Worldsheet approaches to D-branes on supersymmetric cycles

TL;DR

This work investigates D-branes wrapped on supersymmetric cycles in Calabi-Yau spaces using two complementary worldsheet frameworks: Landau-Ginzburg models with boundary and boundary states in Gepner models. By exploiting spectral-flow invariant constructions and discrete symmetries, it relates LG boundary conditions to Gepner boundary states and extends the bulk CY-LG correspondence to D-brane sectors. The authors provide explicit analyses for simple Gepner models (1^3, 2^2) and discuss their geometric interpretations (real and special Lagrangian cycles) alongside more complex cases (1^6), highlighting the method's generality and its potential extension to K3 and CY3 compactifications.

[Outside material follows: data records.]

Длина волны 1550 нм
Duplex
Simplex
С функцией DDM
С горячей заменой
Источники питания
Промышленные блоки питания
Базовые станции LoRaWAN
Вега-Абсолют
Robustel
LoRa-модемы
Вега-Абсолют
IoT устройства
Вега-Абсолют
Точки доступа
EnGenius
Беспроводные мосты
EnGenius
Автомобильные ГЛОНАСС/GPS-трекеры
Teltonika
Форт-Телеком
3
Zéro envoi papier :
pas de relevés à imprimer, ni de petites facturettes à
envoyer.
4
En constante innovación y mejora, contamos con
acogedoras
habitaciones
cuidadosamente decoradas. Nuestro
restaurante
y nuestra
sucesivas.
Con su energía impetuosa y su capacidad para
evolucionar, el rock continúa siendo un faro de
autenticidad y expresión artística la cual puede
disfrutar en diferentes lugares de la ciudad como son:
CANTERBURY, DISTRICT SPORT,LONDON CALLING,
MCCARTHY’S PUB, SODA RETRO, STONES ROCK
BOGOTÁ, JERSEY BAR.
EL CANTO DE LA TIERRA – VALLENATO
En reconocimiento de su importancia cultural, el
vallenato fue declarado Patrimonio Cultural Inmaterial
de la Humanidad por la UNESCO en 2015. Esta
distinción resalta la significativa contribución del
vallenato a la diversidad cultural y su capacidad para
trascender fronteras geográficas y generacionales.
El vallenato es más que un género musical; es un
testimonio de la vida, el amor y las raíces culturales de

They also discuss S-matrix resolution, boundary-state normalization, and prospects for index calculations and linear sigma-model approaches with boundaries as avenues for further work.

Abstract

We consider D-branes wrapped around supersymmetric cycles of Calabi-Yau manifolds from the viewpoint of N=2 Landau-Ginzburg models with boundary as well as by consideration of boundary states in the corresponding Gepner models. The Landau-Ginzburg approach enables us to provide a target space interpretation for the boundary states. The boundary states are obtained by applying Cardy's procedure to combinations of characters in the Gepner models which are invariant under spectral flow. We are able to relate the two descriptions using the common discrete symmetries of the two descriptions. We are thus able to provide an extension to the boundary of the bulk correspondence between Landau-Ginzburg orbifolds and the corresponding Gepner models.